I naively assumed that the resistance to pay equality in local government was purely down to neanderthal trade unions and dark-age management. Case law and the Human Rights Act have forced local authorities into the twenty-first century. However, a series of seminars organised for members by Neath Port Talbot council has shown that there are great difficulties in correcting the anomalies which have built up over a century or more of local government. The number of different jobs and grades, the tradition of local pay rate setting, the distinction between "staff" and "workers", as well as that between "female" and "male" jobs have made the negotiations very difficult. Councils naturally have to try to balance the budget, ensuring that the net increase to the pay bill is as low as possible. That means that there will be winners as well as losers in the process. TU reps will seek to minimise the latter. Both sides have in mind that the standard of living of some of the lowest paid could be affected.

In South Wales, negotiations have - so far as I can see - been conducted responsibly and with good faith on both sides. Not so in the rest of England & Wales. There have been many serious disputes throughout the country. It is surprising that these have not made headlines in the "national" newspapers, seeing as how gleefully they leapt on examples of failed rubbish collection during the "winter of discontent".

Richard Baum, a LibDem councillor in Lancashire, reports on the most recent case. It seems that Old Labour is gleefully turning a drama into a crisis.
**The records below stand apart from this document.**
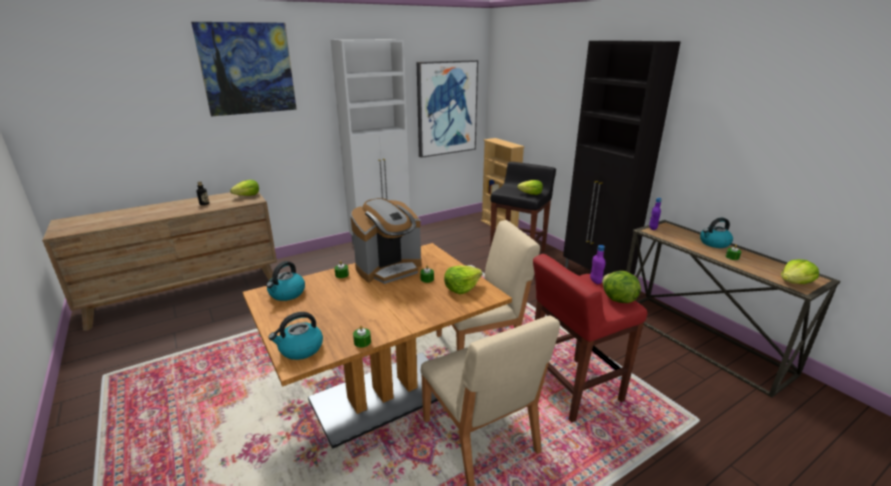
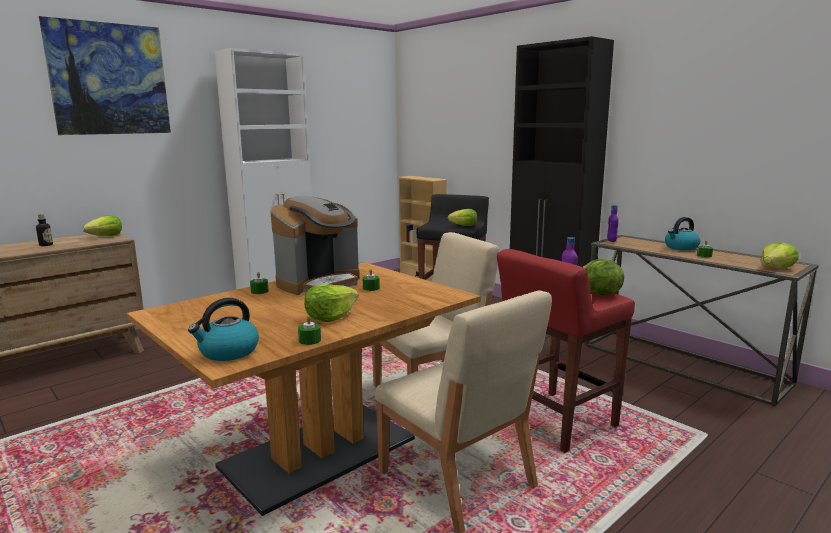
camera: 10 degrees left, 10 degrees down
(287, 294) = (191, 310): kettle -> none
(446, 108) = (352, 141): picture -> none
(461, 288) = (416, 292): lettuce -> lettuce (330, 317)

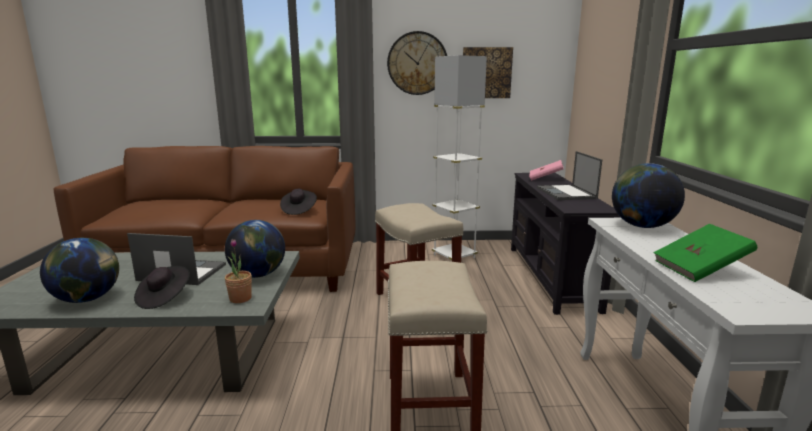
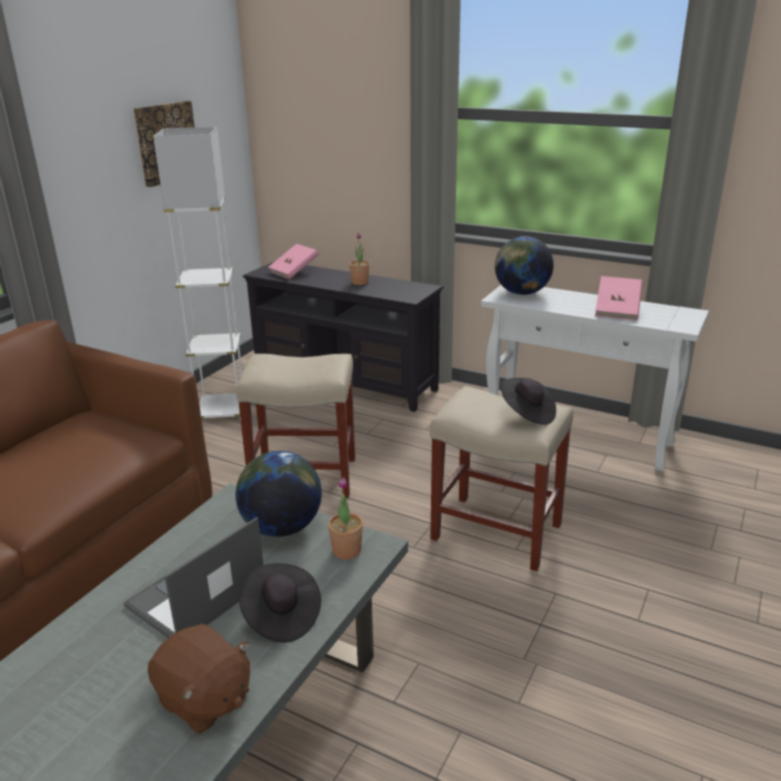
camera: 60 degrees left, 10 degrees up
(88, 299) = (204, 700): globe -> brown plush toy
(298, 210) = (119, 440): black hat -> black hat (527, 413)
(417, 63) = (81, 143): wall clock -> none
(566, 193) = (359, 282): laptop -> potted plant
(699, 269) = (617, 311): green book -> pink book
Ironically, central government under Thatcher, through Major and Blair, and including Brown, has steadily reversed pay equality by transferring work from career civil servants to agencies and commercial organisations which bypass the agreements and legislation.

1 comment:

Anonymous said...

Regarding equalilty: I'm aware as so many people are probably aware that various forms of discrimination still exist in our society, and the workplace.

While the NHS in Wales does display the "two ticks" symbol showing that they will "go out of their way" to employ disabled people, not all councils are doing the same. Although Neath PT Council is a Two Ticks employer, Bridgend Council isn't.
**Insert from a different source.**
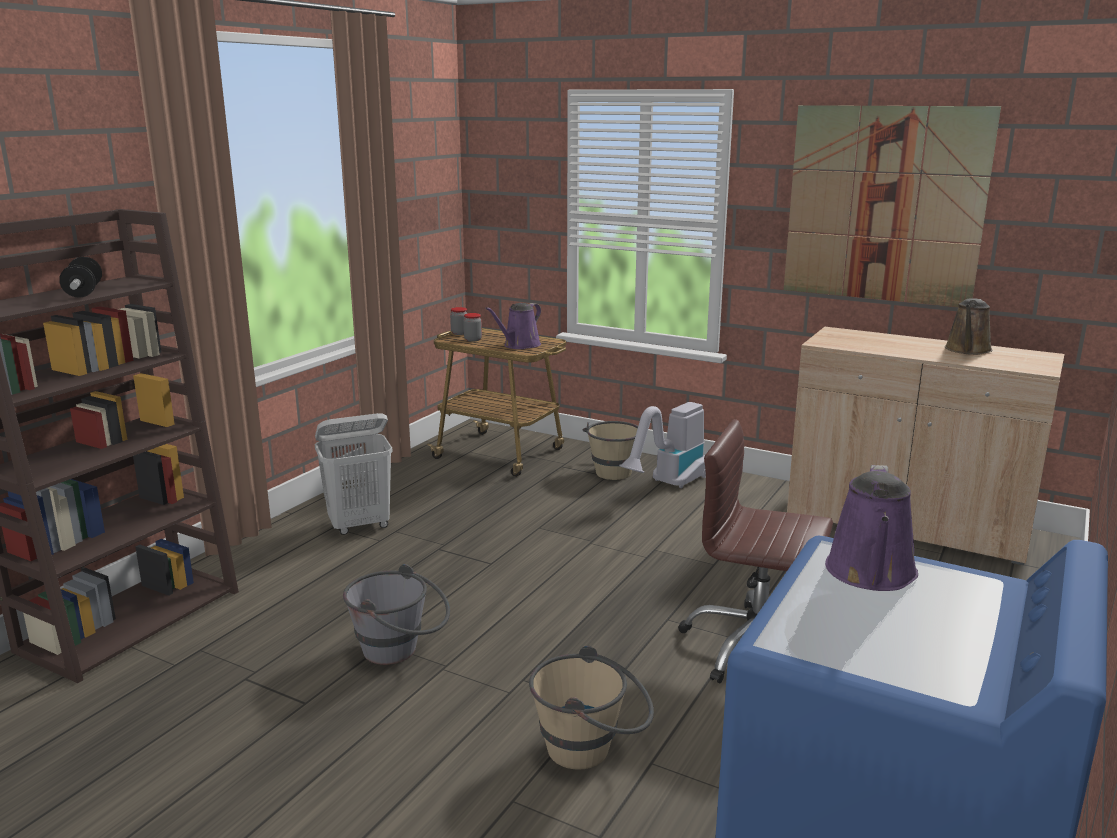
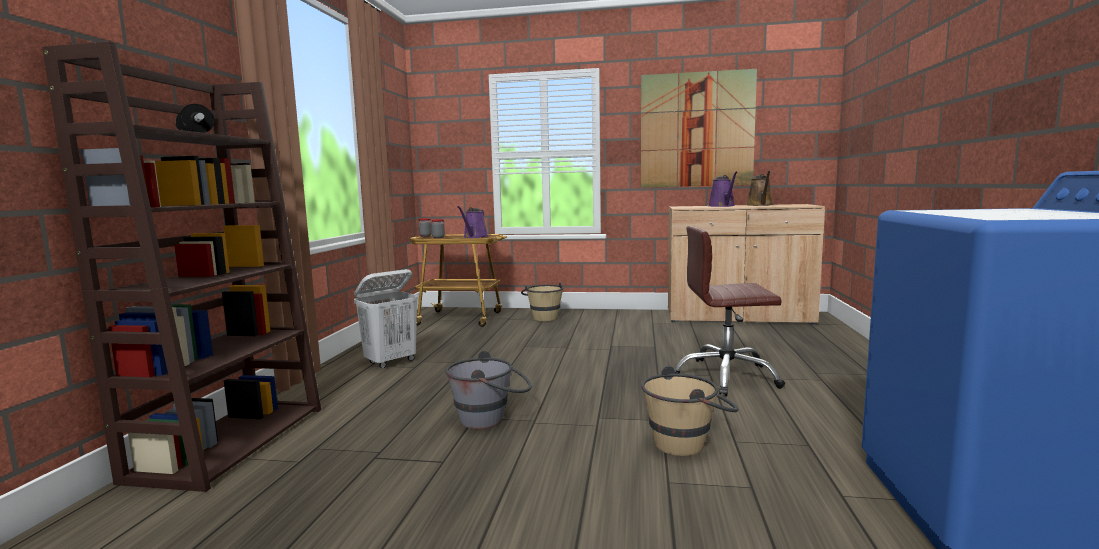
camera: 20 degrees left, 10 degrees down
(668, 485) = (585, 319): vacuum cleaner -> none
(871, 574) = (958, 211): purple watering can -> purple watering can (722, 206)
The last table I can find from the LGDU with the "Percentage of senior management posts filled by women" as a Performance Indicator was 2004/05.

For that particular time period, Bridgend had 10.8% of snr mgt posts filled by women, Neath PT had misrable 7.7%.

At the other end of the spectrum, Denbighshire had 27.3%, Newport 27.5% of snr mgt posts filled by women.

Unfortunately, it would appear that the Local Government Data Unit have stopped recording this important figure.

The glass ceiling appears to have reinforced concrete behind it.